▶ [Recorded information]:
══════════
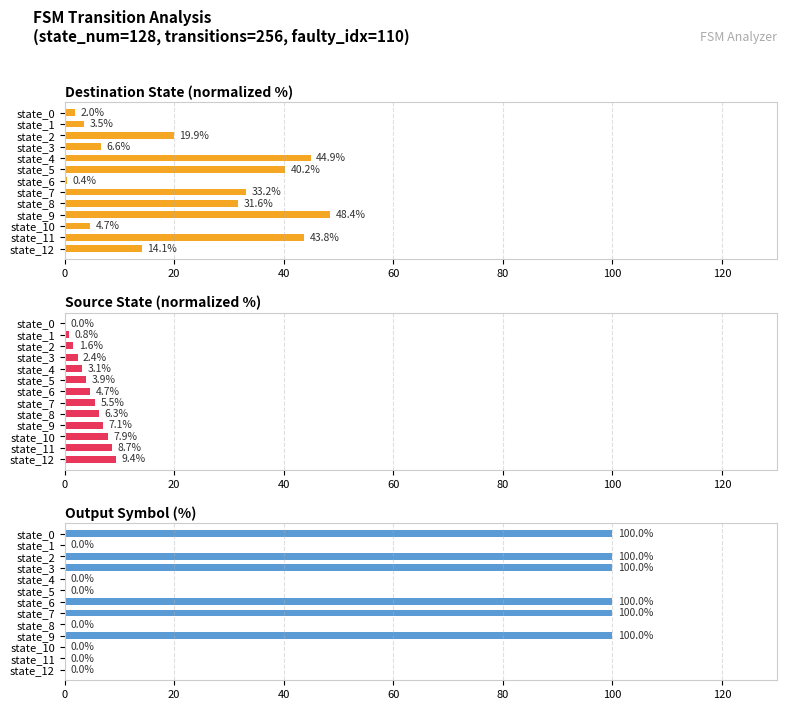

Rank the series by their average value, from lowest to highest.

Source State (normalized %), Destination State (normalized %), Output Symbol (%)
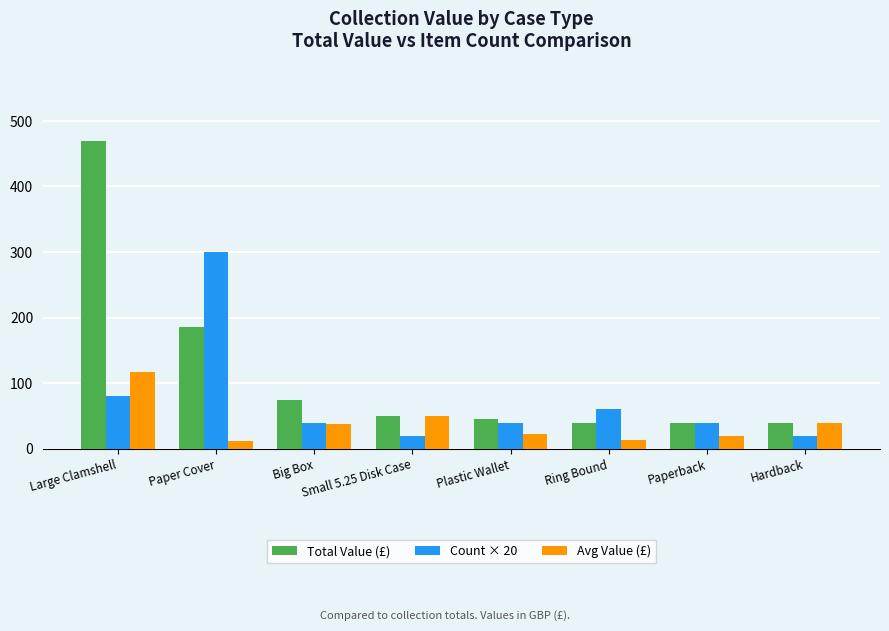

The Count × 20 series shows 20.0 at Hardback. True or false?

True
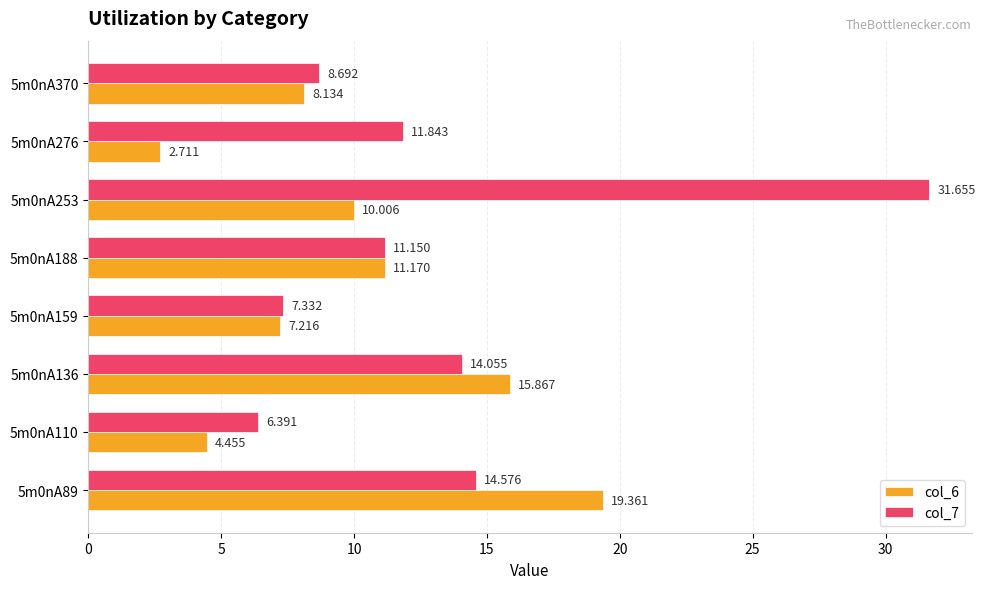

Is the value of col_6 at 5m0nA253 greater than the value of col_7 at 5m0nA110?

Yes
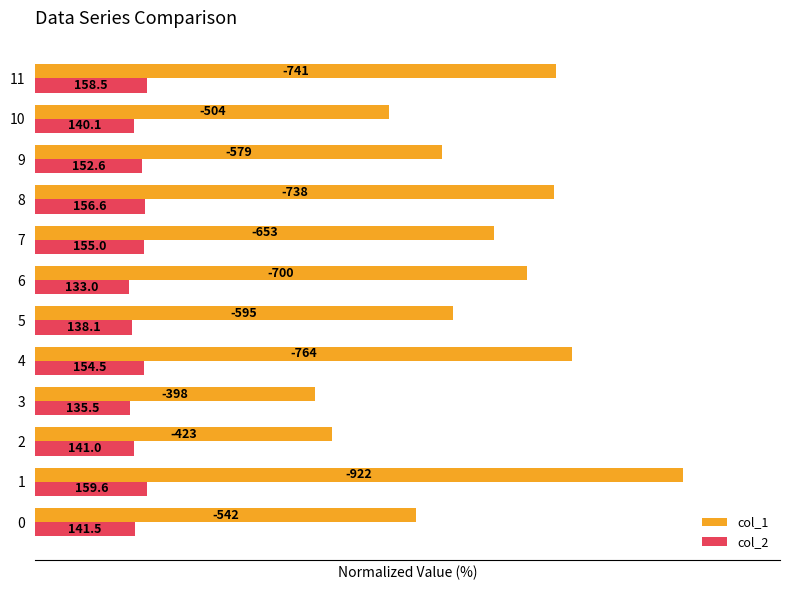

The value of col_2 at 3 is 14.7. True or false?

True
══════════
▶ [Directions]: Locate each line of the material above that contains the word "false", and copy those lines out in full.

▶ [Result for this task]:
The Count × 20 series shows 20.0 at Hardback. True or false?
The value of col_2 at 3 is 14.7. True or false?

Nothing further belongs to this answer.